Не то чтобы нас так пленяло прошлое. Мы были в подходящем возрасте, чтобы ощущать самих себя настоящим и полагать, что оно никогда не обгонит нас. В живописи, скульптуре и поэзии имена, порождавшие в нас страсти, представлялись нам столь же великими, как имена дней Перикла, и меня до сих пор удивляет, когда я обнаруживаю, что моим сыновьям они неизвестны. Но мы редко останавливались насладиться хорошей работой, как останавливаешься перед прекрасным видом или цветком, просто радуясь, что они есть. Приветствуя каждого нового мастера искусств, мы начинали сердиться на прежних, как на ложных поводырей, за которыми мы следовали; мы спешили, хоть сами не знали куда. К свободе, говорили мы; скульпторы больше не выверяли пропорции своих творений по Золотому Числу Пифагора, как делали Фидий и Поликлет; и мы говорили, что искусство совершит великие деяния теперь, когда сбросило с себя цепи.

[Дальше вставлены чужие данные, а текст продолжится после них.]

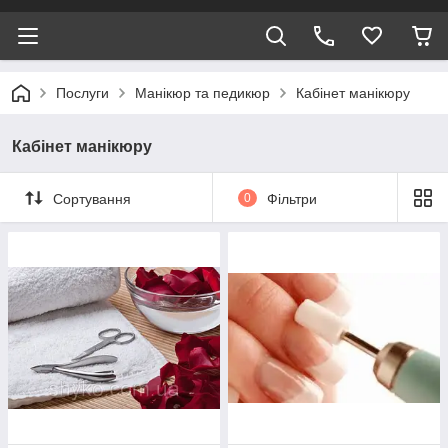
Послуги
Манікюр та педикюр
Кабінет манікюру
Кабінет манікюру
Сортування
0
Фільтри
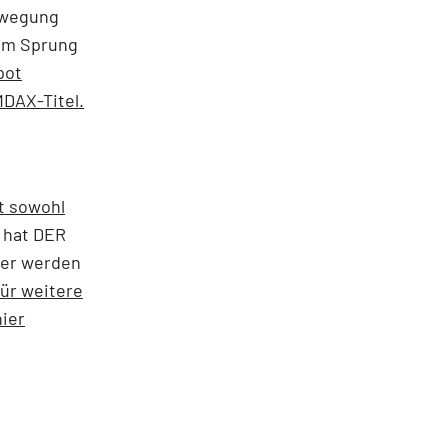
bewegung
dem Sprung
pot
DAX-Titel.
t sowohl
 hat DER
zer werden
ür weitere
ier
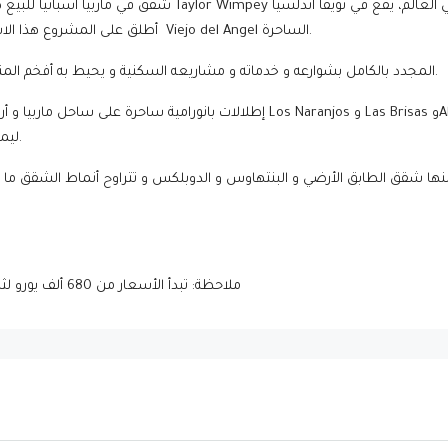
 و في العالم،
يقع في نويفا اندلسيا Nueva
شقق في ماربيا اسبانيا لل
Viejo del Angel الساحرة.
Andalusia، أطلق على المشروع هذا الاسم بسبب تمركزه بجانب بحيرة ماربيا
La Cerquilla المجدد بالكامل بشوارعه و خدماته و مشاريعه السكنية و يحيط به أفخم المنازل و الفلل.
Los Naranjos و Las Brisas وAloha. تصاميم المشروع مستوحى من المفاهيم Boho Chic
Marbella Lakel إطلالات بانورامية ساحرة على ساحل ماربيا و أرقى ملاعب الغولف
و Country Chic ليمنح أجواء مريحة و هادئة لساكنيه.
ا شقق الطابق الأرضي و البنتهاوس و الدوبلكس و تتراوح أنماط الشقق ما بي
ملاحظة: تبدأ الأسعار من 680 ألف يورو لثلاث غرف نوم مع خطة تسليم منتصف عام 2023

Еврипид умер; больше мы не будем страдать от своих сомнений и горевать от потерь. И Агафон уехал в Македонию в качестве гостя богатого царя, который мечтал сделать культурными своих диких горцев. Несколько месяцев мы гадали со смехом, как наш сладкоголосый певец устраивается на севере, и представляли, как он выискивает среди неотесанной молодежи юношу, чьи разговоры не ограничивались бы женщинами, лошадьми и войной. А потом однажды какой-то путешественник привез весть, что он умер. Плохо болеть среди варваров. После его смерти даже Аристофан нашел для него доброе слово.
Только Сократ не менялся, разве что выглядел немного моложе. Его языкатая Ксантиппа, укрощенная его добротой или просто смягчившаяся со временем, теперь, близясь к концу детородного возраста, принесла ему еще двоих сыновей. Он воспринял их рождение очень весело, хоть, не исключаю, это было больше, чем он рассчитывал. И так же, как самый младший из нас, он был готов ставить под вопрос устоявшиеся мнения, и подрастающие юнцы приходили к нему точно так же, как это делали мы, и возились в логике, как щенки, раздирая вещи на куски в поисках истины.
Север отобрал у нас Агафона, нежного певца, но зато и вернул кое-что обратно: из Фессалии в Город возвратился Критий.
Он удрал туда через некоторое время после того, как были сброшены "Четыреста" [103] и некоторые их деяния вышли на свет. В Фессалии землевладельцы подобны маленьким царям и вечно ведут какую-нибудь мелкую войну. Тут для него нашлись хорошие возможности половить рыбку в мутной водичке. Вскоре он выяснил, что среди тамошнего простонародья, пенестов [104], бродит недовольство, ибо законы Фессалии не особенно считались с бедными людьми. Тогда он завел интриги с их предводителями, добыл им оружие и поднял восстание, чтобы добиться осуществления своих планов. Бунт был подавлен, по-моему, с изрядным кровопролитием, но Критий благополучно удрал. Я уверен, что поначалу он вызывал среди них вдохновение и заставлял их чувствовать себя любимцами Зевса. Сократ всегда учил нас, что человекоподобные изображения богов содержат тень правды, но любитель философии должен видеть сквозь них и за ними. Отсюда, я думаю, Критий, следуя своей натуре, сделал вывод, что религия и закон предназначены для глупой толпы, но лучшие люди стоят выше них. Однако не стану делать вид, что способен говорить о Критии бесстрастно и справедливо.